__Work instructions__.
[a] Which level does the update post say was made easier in version 1.1?
[b] Return every line of the records that contains the string "alto".

Grief Update 1.1

Hey everyone!

We’ve taken advice from all corners of the internet and transformed it into something palpable: Grief 1.1

This update includes:

-Saving (JESUS CHRIST WHAT IS THIS NOT HARDCORE ENOUGH GUYS)

-Level 12 is easier (or rather, less punishing)

-Quieter scream (fun while it lasted)

-General bug fixes

We were going to add an easter egg, but we decided we don’t love you enough. Just kidding! But yeah, laziness.

If the game isn’t updated to 1.1 on whatever site you frequent, wait for a while as I frantically re-upload.

-Klassic

(PS, poll is still down below. I think I’ll make it a weekly habit of starting up polls, they’re fun!)

Something happened!

Hey everyone!

Lots of stuff happened today. First and foremost, Indiegames.com featured Grief (Yay, they don’t hate us after all! Er, I mean…yeah) and our downloads/feedback has skyrocketed. We’ve gotten some praise and some really really angry criticism, which we’ve taken in stride. We learned some interesting things today, and I made the decision to release an update with Saving (NO MATTER HOW LONG IT TAKES, RRROAAAH), a few bug fixes, and no screaming. Still, it was fun to see people yell at us because the scream scared the crap out of them.

Dark is coming along slowly but surely (I’ve been busy these past few days). Currently, we’re working on the player animations and mechanics. Once that’s done, we’ll move onto -shudder- AI in general. After that, well, all that’s left is level design and some unique mechanics. Yes, I just summarized two to three months of work in a couple sentences.

One thing I learned from Grief is that not everyone has a high-end PC, and we need to be more open with our system requirements. I’m going to work hard to improve the speed of Dark and make it so that everyone can play. Except those of you running windows 98. You guys suck. (Kidding!)

Stored data entries

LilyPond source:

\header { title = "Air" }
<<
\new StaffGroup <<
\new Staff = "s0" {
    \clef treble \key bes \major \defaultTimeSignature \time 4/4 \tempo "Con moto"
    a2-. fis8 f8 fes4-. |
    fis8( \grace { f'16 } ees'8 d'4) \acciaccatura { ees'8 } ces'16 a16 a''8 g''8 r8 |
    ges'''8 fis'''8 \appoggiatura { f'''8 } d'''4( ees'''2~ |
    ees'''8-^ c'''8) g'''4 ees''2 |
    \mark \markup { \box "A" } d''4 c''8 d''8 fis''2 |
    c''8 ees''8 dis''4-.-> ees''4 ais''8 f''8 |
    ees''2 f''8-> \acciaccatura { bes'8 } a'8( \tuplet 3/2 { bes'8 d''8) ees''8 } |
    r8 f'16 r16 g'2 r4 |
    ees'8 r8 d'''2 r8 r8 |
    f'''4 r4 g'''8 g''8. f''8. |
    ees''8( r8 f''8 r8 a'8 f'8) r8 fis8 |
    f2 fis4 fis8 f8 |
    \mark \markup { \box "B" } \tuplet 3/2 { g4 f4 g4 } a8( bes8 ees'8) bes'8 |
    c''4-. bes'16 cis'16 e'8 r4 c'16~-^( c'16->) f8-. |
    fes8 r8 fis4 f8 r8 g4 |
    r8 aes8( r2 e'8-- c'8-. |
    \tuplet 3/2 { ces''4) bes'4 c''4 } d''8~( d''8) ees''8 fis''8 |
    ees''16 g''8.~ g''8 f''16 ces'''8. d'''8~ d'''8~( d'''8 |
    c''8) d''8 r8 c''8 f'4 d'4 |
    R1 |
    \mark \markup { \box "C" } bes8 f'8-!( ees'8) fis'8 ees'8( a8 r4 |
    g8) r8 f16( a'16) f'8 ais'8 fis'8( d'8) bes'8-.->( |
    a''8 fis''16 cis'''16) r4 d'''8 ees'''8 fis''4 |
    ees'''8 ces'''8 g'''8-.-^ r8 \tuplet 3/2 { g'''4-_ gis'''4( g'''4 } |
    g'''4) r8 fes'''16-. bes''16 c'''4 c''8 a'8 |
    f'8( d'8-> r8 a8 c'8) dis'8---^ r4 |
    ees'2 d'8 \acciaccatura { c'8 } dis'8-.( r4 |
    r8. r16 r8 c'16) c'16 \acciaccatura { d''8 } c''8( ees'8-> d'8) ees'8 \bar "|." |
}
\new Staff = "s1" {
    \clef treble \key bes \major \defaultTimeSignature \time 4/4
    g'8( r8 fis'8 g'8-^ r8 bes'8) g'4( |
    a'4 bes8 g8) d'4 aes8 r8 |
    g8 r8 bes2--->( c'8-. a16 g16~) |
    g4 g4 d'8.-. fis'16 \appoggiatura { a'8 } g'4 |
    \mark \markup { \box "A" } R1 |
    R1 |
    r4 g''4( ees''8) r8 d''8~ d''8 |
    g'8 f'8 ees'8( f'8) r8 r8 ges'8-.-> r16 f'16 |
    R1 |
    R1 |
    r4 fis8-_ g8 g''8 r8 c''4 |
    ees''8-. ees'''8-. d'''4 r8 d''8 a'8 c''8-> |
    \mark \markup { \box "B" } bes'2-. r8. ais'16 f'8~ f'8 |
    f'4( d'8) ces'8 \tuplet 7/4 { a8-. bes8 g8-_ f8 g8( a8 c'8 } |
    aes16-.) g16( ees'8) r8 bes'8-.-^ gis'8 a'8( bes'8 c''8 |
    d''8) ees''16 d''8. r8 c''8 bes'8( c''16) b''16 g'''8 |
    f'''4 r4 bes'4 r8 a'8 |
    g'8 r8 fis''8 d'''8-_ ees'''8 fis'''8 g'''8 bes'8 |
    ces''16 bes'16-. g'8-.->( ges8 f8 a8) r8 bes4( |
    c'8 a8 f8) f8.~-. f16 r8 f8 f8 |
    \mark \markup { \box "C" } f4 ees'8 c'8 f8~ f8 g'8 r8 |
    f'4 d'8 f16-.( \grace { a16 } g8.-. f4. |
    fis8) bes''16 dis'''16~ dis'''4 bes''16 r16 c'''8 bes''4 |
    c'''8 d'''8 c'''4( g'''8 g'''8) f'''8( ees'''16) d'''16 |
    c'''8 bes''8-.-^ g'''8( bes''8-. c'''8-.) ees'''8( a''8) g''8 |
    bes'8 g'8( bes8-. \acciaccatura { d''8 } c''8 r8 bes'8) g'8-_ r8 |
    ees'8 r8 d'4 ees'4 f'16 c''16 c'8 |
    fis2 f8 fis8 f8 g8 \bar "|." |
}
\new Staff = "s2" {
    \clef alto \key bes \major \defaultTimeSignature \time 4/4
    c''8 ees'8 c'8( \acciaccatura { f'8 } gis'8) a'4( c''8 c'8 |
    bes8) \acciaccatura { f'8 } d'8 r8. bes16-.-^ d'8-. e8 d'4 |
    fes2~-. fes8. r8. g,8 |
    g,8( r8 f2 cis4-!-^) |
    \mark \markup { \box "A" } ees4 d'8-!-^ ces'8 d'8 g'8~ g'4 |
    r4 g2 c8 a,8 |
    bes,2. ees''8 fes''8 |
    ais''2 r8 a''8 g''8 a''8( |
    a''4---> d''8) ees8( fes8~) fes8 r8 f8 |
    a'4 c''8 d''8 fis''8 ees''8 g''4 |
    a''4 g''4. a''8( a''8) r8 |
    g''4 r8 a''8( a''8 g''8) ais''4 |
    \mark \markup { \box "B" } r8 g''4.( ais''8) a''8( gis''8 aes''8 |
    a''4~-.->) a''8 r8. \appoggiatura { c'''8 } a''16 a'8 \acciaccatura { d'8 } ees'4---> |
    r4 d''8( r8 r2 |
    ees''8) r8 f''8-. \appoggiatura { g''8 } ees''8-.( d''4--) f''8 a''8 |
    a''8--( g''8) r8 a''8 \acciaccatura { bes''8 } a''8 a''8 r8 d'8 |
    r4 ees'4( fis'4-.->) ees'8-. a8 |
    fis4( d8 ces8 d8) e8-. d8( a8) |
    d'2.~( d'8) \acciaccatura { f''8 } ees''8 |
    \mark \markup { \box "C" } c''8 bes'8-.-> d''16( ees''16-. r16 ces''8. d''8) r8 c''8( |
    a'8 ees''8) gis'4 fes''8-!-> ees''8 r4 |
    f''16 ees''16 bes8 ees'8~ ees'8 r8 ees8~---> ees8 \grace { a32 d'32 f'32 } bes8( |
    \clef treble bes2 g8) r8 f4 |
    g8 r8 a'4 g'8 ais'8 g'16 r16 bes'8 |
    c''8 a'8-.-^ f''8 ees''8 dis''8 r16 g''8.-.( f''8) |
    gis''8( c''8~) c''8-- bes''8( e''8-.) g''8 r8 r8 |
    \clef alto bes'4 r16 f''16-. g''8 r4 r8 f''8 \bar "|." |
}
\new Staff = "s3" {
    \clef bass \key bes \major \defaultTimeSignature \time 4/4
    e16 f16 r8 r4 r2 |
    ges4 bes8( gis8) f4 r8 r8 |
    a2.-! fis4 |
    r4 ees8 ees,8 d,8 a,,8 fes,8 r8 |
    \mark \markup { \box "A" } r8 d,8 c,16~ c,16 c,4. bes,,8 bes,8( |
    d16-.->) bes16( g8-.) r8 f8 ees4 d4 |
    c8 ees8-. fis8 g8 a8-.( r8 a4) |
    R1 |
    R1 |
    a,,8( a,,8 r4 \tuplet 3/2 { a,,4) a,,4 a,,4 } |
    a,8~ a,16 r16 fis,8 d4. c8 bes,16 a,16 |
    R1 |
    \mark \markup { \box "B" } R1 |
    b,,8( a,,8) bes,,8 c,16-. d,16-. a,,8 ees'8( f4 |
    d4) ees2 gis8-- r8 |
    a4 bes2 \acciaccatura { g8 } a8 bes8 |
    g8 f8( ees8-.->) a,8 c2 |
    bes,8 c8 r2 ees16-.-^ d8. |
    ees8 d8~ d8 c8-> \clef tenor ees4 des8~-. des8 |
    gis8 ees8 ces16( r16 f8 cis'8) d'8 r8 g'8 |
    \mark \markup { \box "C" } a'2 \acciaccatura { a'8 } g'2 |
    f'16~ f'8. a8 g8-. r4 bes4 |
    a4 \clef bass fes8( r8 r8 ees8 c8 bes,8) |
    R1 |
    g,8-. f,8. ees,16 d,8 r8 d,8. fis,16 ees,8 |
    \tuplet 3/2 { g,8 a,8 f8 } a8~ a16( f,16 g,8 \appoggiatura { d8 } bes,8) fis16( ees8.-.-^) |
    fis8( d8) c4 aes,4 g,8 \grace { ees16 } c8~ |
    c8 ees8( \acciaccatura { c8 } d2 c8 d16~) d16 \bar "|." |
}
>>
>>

__Answers for the exercise__.
[a] Level 12

[b]
    \clef alto \key bes \major \defaultTimeSignature \time 4/4
    \clef alto bes'4 r16 f''16-. g''8 r4 r8 f''8 \bar "|." |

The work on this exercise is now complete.